━━━━━ RECORDED INFORMATION ━━━━━

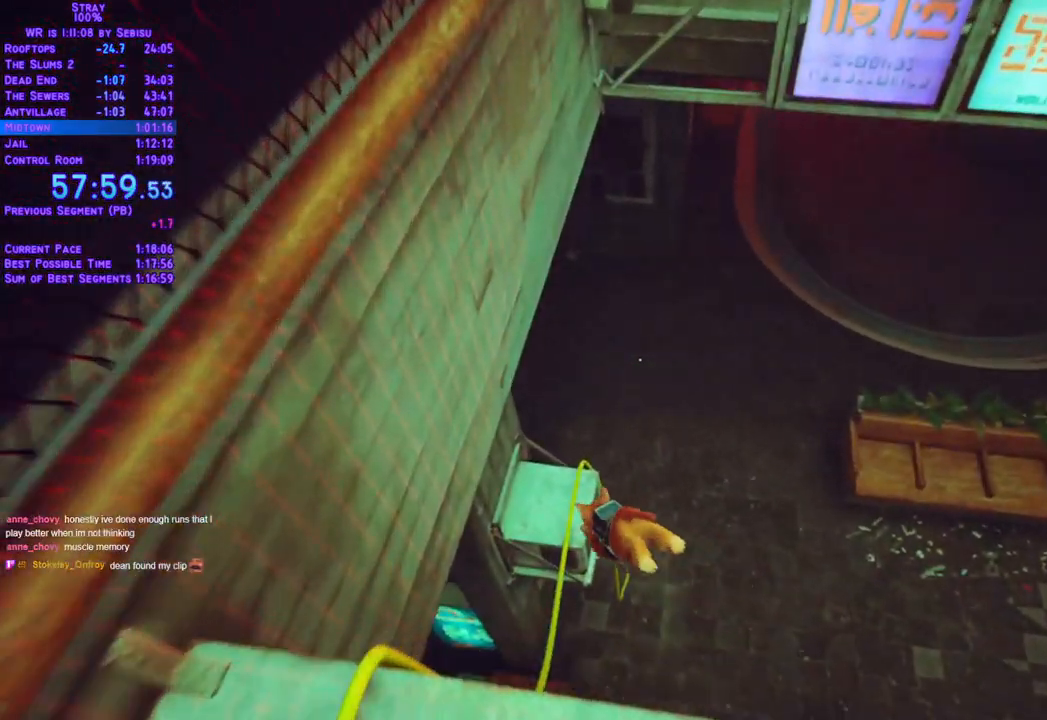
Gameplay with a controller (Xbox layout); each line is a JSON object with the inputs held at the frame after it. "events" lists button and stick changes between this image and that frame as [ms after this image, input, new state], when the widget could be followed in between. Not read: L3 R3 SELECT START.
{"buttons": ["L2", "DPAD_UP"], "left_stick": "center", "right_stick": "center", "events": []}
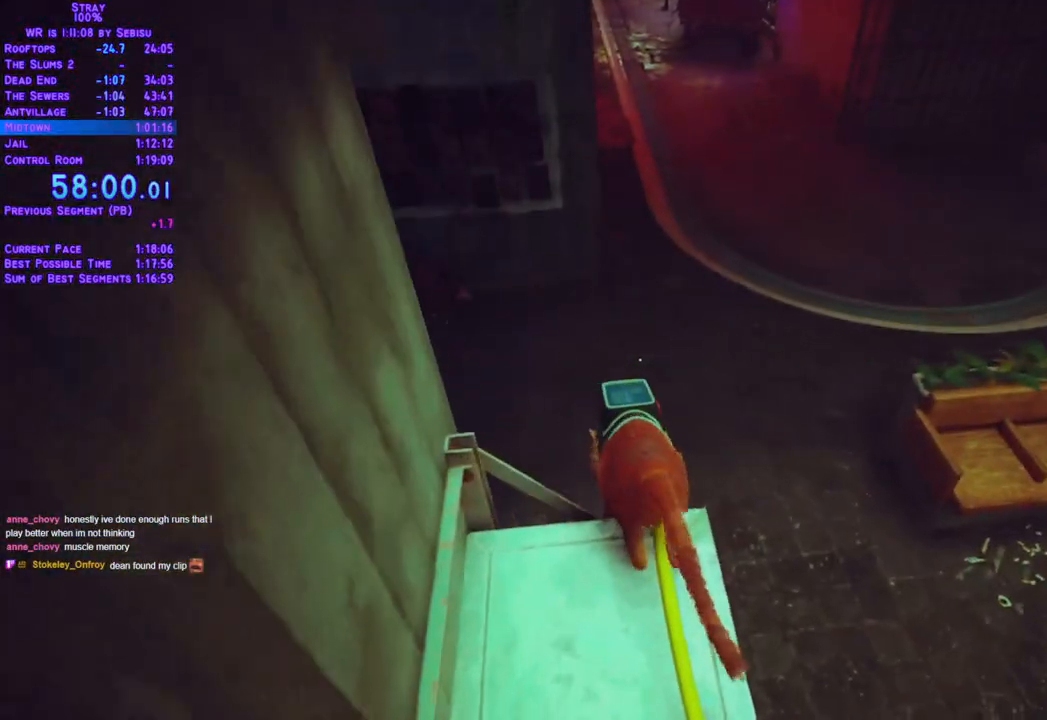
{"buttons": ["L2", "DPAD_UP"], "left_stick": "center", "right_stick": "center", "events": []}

━━━━━

EXERCISE OBJECTIVE - A verbatim transcript of the material above, with images dropped, is the expected output.

OUTPUT -
Gameplay with a controller (Xbox layout); each line is a JSON object with the inputs held at the frame after it. "events" lists button and stick changes between this image and that frame as [ms after this image, input, new state], when the widget could be followed in between. Not read: L3 R3 SELECT START.
{"buttons": ["L2", "DPAD_UP"], "left_stick": "center", "right_stick": "center", "events": []}
{"buttons": ["L2", "DPAD_UP"], "left_stick": "center", "right_stick": "center", "events": []}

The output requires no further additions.